Da Tevez a Ebagua: Correa è pronto per il Varese

Il nuovo argentino, che da giovane ha giocato con l'under 17 "albiceleste", si è subito integrato nel gruppo di mister Sannino. «Sono al 70% ma non vedo l'ora di scendere in campo». Il messaggio della sorella Mayra a VareseNews

È il nuovo arrivato in casa biancorossa: argentino, 27 anni il prossimo 3 febbraio, Lucas Alberto Belmonte Correa il nome completo e un sinistro da fuoriclasse. L’ultimo colpo di mercato del ds del Varese Sean Sogliano, arrivato ai piedi del Sacro Monte a costo zero dopo la rescissione con la Lazio, sta lavorando sodo in questi giorni per recuperare in fretta la forma migliore e poter essere da subito d’aiuto alla squadra.

Lucas, innanzitutto come sta?
«Bene, finalmente in campo. Ho tanta voglia di giocare e divertirmi, ma prima devo recuperare il ritmo partita, che ora è quello che più mi manca. Diciamo che per ora sono al settanta per cento della forma».

Cosa può dire dopo questi primi giorni da giocatore del Varese?
«I compagni mi hanno accolto a braccia aperte. Si nota immediatamente che entri a far parte di un gruppo speciale, molto unito. Qui tutti concorrono per il bene della squadra, dai giocatori ai tecnici ai magazzinieri».

Come giudica il suo nuovo campionato?
«Seguivo la serie B soprattutto come risultati, ma non ho visto molte immagini. Per questo girone di ritorno bisognerà stare attenti alle formazioni che hanno speso molto nel mercato perché usciranno sicuramente alla distanza. Sappiamo che andremo ad affrontare squadre con organici più forti e più ricchi di noi, ma giocando tutte le partite come singole finali potremmo arrivare in alto».

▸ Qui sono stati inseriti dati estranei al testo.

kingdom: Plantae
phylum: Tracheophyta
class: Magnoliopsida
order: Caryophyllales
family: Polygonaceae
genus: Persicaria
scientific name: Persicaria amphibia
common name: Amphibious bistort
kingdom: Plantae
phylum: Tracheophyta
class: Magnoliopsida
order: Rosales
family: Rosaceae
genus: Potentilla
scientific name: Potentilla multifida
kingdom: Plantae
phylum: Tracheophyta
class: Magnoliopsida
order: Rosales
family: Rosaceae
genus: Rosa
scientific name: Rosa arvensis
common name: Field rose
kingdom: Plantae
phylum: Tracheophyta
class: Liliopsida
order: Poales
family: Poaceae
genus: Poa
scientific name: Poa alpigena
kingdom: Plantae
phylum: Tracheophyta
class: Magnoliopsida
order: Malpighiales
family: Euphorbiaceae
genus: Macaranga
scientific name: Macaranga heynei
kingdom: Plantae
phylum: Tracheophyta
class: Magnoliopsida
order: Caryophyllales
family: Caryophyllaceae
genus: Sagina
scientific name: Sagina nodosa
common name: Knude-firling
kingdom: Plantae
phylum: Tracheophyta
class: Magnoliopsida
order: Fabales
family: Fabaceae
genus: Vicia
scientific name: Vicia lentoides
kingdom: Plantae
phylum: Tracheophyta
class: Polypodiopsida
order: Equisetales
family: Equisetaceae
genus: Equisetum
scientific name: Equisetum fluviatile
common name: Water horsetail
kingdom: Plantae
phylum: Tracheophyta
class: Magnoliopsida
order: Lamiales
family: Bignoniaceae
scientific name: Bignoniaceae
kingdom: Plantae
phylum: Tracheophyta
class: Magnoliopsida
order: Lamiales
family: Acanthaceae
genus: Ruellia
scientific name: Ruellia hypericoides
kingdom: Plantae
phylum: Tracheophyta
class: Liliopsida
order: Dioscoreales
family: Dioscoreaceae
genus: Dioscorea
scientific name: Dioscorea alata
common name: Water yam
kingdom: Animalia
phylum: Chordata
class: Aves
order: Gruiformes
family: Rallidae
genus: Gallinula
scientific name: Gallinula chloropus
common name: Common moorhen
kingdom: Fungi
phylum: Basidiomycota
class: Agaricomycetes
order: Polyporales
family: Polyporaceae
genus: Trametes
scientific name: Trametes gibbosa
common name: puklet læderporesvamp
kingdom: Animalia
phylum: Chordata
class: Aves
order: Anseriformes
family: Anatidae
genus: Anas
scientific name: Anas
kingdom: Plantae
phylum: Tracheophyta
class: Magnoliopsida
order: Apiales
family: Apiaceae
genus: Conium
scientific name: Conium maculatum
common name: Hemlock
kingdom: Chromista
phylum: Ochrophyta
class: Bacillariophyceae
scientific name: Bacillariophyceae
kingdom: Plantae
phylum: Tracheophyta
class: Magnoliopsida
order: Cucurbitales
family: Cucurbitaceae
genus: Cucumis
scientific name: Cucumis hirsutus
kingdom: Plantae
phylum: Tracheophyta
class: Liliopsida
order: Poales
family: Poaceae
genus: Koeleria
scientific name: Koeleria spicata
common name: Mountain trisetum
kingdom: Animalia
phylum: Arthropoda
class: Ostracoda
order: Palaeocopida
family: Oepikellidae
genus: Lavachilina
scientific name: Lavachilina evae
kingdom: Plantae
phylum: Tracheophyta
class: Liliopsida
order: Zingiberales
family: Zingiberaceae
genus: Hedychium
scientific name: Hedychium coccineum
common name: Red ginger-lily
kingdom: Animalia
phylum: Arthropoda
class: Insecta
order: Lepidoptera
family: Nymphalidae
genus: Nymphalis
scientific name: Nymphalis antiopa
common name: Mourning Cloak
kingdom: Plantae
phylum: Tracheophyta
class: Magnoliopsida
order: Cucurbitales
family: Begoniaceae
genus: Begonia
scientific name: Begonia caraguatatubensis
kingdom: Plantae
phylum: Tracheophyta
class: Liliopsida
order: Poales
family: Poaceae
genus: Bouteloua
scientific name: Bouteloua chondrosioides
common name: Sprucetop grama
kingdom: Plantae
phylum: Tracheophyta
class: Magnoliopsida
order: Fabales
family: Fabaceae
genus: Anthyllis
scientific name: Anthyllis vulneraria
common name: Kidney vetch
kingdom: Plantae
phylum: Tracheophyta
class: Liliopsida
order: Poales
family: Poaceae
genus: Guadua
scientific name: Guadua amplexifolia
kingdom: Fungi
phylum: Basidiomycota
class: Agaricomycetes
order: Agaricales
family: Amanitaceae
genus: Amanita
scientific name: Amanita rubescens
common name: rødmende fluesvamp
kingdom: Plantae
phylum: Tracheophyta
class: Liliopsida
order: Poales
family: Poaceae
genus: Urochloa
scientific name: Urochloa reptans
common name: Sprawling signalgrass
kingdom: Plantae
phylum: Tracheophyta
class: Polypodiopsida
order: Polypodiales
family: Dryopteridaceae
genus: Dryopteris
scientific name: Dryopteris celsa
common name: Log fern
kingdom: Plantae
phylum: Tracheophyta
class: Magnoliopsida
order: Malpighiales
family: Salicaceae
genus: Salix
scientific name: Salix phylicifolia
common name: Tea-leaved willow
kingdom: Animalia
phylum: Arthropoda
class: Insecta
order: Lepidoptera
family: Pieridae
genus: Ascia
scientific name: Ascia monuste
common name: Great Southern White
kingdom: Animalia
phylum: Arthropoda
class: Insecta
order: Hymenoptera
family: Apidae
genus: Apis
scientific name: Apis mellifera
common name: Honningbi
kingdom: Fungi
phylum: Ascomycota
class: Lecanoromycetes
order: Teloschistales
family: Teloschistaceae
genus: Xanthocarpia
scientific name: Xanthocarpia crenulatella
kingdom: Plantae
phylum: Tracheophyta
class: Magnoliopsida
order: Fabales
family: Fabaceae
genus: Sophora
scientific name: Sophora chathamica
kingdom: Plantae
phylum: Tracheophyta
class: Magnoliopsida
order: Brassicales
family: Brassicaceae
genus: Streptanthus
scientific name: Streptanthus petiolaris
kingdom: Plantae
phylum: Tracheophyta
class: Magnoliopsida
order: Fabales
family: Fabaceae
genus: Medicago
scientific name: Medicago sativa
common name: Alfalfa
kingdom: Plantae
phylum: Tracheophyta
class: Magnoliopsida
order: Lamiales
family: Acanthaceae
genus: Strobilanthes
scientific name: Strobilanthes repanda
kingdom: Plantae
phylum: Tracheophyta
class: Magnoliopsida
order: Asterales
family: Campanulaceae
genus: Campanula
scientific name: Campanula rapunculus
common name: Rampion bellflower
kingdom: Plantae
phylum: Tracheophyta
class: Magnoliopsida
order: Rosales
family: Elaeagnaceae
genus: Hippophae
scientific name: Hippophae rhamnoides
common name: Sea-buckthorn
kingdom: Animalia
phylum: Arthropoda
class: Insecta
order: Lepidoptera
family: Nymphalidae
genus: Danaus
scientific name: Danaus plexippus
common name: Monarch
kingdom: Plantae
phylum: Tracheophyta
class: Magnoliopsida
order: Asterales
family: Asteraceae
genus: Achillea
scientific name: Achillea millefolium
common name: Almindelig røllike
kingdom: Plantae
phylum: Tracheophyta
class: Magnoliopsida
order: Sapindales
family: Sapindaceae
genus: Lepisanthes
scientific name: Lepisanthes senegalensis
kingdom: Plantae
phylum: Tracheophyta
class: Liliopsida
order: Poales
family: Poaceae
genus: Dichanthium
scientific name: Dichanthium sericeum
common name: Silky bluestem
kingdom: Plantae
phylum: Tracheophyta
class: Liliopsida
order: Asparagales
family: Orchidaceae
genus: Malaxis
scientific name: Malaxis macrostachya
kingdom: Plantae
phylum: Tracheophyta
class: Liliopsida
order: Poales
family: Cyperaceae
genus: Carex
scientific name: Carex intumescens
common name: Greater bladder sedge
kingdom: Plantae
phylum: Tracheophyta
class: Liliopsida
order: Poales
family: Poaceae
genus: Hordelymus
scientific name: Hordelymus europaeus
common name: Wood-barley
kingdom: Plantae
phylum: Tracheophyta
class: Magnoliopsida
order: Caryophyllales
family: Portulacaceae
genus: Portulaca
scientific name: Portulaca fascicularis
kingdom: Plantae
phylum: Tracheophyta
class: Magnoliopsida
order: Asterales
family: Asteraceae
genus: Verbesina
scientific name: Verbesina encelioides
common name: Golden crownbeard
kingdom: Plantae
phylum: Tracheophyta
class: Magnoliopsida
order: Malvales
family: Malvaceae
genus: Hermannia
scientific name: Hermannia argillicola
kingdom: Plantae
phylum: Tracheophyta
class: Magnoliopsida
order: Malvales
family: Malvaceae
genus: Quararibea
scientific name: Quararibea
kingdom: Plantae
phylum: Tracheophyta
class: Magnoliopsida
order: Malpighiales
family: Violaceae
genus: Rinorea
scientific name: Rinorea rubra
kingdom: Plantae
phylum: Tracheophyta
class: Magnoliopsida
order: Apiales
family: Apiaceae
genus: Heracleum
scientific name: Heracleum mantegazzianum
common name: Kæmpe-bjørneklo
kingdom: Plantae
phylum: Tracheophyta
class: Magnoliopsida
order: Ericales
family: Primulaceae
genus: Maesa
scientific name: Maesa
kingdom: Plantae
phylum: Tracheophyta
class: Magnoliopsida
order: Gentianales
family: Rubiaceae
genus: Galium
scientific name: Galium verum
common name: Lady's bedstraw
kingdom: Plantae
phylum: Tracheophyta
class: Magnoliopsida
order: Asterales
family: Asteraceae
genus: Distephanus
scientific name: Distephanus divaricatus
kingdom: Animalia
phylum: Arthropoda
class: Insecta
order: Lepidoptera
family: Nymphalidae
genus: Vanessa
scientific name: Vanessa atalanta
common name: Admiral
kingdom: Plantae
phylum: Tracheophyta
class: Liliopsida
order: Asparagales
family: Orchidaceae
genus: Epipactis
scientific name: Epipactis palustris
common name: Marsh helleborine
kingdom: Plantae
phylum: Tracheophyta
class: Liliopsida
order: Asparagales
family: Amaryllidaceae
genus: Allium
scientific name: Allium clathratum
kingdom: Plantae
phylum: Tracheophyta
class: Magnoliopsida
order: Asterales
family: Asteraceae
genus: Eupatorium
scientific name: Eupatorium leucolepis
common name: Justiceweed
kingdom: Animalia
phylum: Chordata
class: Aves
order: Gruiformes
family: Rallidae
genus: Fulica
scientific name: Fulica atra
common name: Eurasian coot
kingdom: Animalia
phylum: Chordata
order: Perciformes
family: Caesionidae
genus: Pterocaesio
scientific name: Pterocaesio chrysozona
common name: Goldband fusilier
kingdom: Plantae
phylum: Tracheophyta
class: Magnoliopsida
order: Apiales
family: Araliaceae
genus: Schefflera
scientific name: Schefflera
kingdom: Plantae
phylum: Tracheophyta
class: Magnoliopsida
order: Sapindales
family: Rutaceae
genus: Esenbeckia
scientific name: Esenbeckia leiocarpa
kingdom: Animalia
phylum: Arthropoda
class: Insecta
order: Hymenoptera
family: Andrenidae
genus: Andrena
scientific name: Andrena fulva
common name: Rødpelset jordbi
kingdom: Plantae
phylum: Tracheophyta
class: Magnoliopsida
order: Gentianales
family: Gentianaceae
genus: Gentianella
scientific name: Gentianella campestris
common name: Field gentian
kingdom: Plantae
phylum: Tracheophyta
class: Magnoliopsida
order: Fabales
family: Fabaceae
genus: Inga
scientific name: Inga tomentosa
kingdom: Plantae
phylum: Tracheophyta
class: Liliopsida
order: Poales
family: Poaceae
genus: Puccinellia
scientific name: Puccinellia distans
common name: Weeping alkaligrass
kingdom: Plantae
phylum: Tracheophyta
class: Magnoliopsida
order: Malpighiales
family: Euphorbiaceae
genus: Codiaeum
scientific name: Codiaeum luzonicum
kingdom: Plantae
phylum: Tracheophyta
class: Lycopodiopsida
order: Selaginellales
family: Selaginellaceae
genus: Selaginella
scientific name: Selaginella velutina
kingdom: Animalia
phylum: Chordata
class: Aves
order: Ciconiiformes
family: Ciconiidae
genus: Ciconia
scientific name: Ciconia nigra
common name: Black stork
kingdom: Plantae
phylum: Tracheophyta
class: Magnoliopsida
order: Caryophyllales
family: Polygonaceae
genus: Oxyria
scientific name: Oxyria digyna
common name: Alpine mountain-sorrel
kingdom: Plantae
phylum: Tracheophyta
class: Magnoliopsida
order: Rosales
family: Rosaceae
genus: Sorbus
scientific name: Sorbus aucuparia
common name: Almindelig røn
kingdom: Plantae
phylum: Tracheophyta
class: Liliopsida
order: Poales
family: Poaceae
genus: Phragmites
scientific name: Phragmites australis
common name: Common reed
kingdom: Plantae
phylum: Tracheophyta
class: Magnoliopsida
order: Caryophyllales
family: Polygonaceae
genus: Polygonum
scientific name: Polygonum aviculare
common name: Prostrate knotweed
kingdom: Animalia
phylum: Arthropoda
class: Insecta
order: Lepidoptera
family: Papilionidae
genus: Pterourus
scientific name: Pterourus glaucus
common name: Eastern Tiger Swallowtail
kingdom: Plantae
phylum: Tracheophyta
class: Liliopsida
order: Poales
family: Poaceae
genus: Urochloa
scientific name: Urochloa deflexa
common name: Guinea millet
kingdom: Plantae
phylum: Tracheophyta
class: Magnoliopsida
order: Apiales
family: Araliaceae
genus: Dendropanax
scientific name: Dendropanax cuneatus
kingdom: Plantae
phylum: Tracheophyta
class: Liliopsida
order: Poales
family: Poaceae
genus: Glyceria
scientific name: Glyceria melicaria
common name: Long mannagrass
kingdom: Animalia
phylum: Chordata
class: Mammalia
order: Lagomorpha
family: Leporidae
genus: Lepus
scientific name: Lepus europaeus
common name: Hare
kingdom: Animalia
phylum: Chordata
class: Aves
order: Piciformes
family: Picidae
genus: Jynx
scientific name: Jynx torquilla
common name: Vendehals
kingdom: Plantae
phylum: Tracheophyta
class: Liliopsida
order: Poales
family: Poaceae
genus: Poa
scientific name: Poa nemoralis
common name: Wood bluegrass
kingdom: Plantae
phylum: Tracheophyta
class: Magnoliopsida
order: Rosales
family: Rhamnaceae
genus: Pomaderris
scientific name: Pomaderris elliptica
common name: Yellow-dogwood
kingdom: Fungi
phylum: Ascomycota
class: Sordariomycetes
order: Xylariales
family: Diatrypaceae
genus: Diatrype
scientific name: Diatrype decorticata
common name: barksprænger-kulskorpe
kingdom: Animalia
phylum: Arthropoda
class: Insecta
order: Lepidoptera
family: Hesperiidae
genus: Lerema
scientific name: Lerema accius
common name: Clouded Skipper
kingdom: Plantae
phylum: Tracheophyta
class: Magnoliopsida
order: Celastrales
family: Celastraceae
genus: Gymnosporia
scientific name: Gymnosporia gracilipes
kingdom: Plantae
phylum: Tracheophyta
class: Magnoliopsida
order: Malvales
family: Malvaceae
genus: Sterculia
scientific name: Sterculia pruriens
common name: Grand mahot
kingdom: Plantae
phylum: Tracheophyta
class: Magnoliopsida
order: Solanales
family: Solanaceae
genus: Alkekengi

Ci racconti qual è stato il primo impatto con un mister particolare, quale è Beppe Sannino.
«Si vede subito che è un ottimo professionista ed è molto preparato. La squadra lo segue in maniera splendida e si fida ciecamente di lui».

Che numero di maglia ha scelto per la sua avventura biancorossa?
«Devo dire che sono legato al numero 10 che mi piace davvero molto, ma ovviamente è già di Neto Pereira. Quindi ho chiesto il 55, come alla Lazio, visto che la somma fa dieci, ma poi ho scelto l’84, l’anno di nascita mio e di mia moglie».

Lei è nato a Rosario, in Argentina, dove il derby tra il Central e il Newell’s Old Boys è molto sentito. Ha anche avuto la possibilità di giocare il "Classico di Rosario": cosa si prova?
«È vero, a Rosario si parla solo di calcio e si vive esclusivamente in funzione della prossima stracittadina. Io ho prima vissuto in quell’ambiente straordinario da tifoso e poi ho anche avuto la fortuna di viverlo direttamente sulla mia pelle; devo dire che è uno spettacolo incredibile, che crea un’atmosfera unica. La stracittadina di Roma tra i giallorossi e la Lazio ci si avvicina, ma in Argentina è ancora più forte il senso di appartenenza alla maglia». – (foto a lato: Correa in maglia Pro Patria)

Lei ha anche giocato nella nazionale albiceleste under 17 insieme ad alcuni grandi campioni. Chi già allora prometteva bene?
«Devo dire che il primo nome che mi viene in mente è quello di Carlitos Tevez che già allora aveva una marcia in più degli altri ed era una promessa assoluta. Sin da piccolo faceva intravedere le magie che oggi lo hanno portato a giocare sui palcoscenici più alti del Mondo».

A VareseNews è giunto via internet un saluto e un "in bocca al lupo" molto affettuoso* da parte di sua sorella Mayra, che vive in Argentina. Qual è il rapporto con la sua famiglia?
«Mi fa molto piacere ricevere questa notizia e ricambio volentieri il saluto. Sono molto legato ai miei parenti a Rosario e voglio a tutti loro molto bene. Ovviamente per la mia professione non posso tornare a casa molto spesso, ma appena riesco parto e vado a salutarli tutti. Sono capaci di darmi una forza maggiore quando gioco e voglio ringraziarli tutti per l’affetto». 

* Ecco il messaggio arrivato al nostro giornale da parte della sorella del nuovo giocatore del Varese: «Lucas es mio fratello, soy Mayra Correa, estamos muy contentos en Argentina que Lucas pueda jugar en un gran Club como Varese, sabemos que le va a ir muy bien porque es una muy buena persona y con el tiempo y con la continuidad que le den se los va a demostrar.Te quiero mucho Lucas!!!».